The channels in the bay carry sand and shell debris to the Great Egg Harbor Inlet. At the inlet, the shifting currents produce a hazardous waterway to boats, due to changes in the channel related to shoaling. To improve navigation and replenish beaches in Ocean City, the United States Army Corps of Engineers has periodically dredged sand from a location 5000 ft offshore the Great Egg Harbor Inlet.

Peck's Bay is a shallow extension of Great Egg Harbor Bay, located on the waterway's southern periphery between Ocean City and the Cape May County mainland. Peck's Bay also serves as part of the Intracoastal Waterway, connecting the Great Egg Harbor Bay with Crook Horn Creek.
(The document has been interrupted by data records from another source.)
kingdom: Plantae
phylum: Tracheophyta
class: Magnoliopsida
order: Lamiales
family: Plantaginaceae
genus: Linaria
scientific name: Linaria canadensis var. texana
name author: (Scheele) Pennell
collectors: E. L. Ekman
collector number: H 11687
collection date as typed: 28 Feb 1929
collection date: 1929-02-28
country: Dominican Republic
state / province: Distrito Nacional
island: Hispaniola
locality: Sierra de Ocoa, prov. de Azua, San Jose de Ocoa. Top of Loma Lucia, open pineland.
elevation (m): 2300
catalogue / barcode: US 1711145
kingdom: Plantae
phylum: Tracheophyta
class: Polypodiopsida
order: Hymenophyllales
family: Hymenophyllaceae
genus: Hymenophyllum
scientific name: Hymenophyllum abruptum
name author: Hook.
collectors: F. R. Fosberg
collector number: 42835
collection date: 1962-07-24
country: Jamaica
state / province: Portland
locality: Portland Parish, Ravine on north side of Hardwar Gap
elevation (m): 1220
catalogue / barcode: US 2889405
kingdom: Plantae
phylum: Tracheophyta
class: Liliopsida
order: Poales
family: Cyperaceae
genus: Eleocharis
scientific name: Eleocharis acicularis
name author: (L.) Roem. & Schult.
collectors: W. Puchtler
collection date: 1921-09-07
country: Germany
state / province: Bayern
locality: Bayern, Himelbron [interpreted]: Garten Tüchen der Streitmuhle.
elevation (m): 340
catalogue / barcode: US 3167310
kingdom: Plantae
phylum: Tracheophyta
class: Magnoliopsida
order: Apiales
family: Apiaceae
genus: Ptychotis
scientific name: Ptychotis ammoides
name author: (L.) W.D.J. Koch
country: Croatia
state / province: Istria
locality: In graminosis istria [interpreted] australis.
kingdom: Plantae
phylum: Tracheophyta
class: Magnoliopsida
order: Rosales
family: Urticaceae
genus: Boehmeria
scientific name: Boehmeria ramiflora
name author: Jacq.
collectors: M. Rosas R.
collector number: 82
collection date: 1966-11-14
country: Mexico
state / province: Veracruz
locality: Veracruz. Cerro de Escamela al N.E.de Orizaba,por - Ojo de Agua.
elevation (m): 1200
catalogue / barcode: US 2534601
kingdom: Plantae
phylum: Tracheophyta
This waterway is along the west side of Ocean City, which reaches the ocean at Corson Inlet, and also continues as the Intercoastal southward through Cape May County.

==Islands==
Sediment from the rivers produce shoals and mudflats, which rise out of the bay to form a series of marshy islands. Rising seas are shrinking the islands by 7 mm per year: from 1940 to 1991, their area decreased by 5%. Among the largest islands are Cowpens Island and Shooting Island, both near Ocean City. The latter, which is part of Cape May Wetlands Wildlife Management Area, has been eroding since at least 1930. In 2018, Act Engineers Inc. began a $2.75 million project to install 1450 ft of concrete blocks, which would provide shelter for oysters and restore the island's marshes. In the middle of the bay are the Rainbow Islands, which total 250 acre in area, but which are submerged during high tide.

==Ecosystem==
The waterway and its channels carrying silt produce a soft bottom, creating a good habitat for shellfish that covers a 706 acre area. Other invertebrates in the bay include mussels, barnacles, amphipods, mysids, and worms. In shallow waters where sunlight can reach the bottom, algae and seagrasses grow. The bay serves as breeding grounds for hard clams and oysters. There are 32 species of fish in the bay, including six species that use the bay as spawning grounds. The endangered Leatherback sea turtle, and other turtle species, occupy the coastal waters of New Jersey, including in the bay. Dozens of bird species use the water and adjacent marsh lands as breeding grounds. Cowpens Island, located within the bay, is a bird sanctuary and a heron rookery. The region is one of the top 20 migratory bird locations in the country.

==Industry==
By the 18th century, Somers Point had several shipyards along the Great Egg Harbor Bay, supporting the shipbuilding industry. Shellfish harvesting is allowed from November 1 to April 30. Jet ski operations are popular along the bay in the summertime.

The barrier islands to the north and south - Ocean City and Longport - are heavily developed, with bulkheads modifying the natural coastline.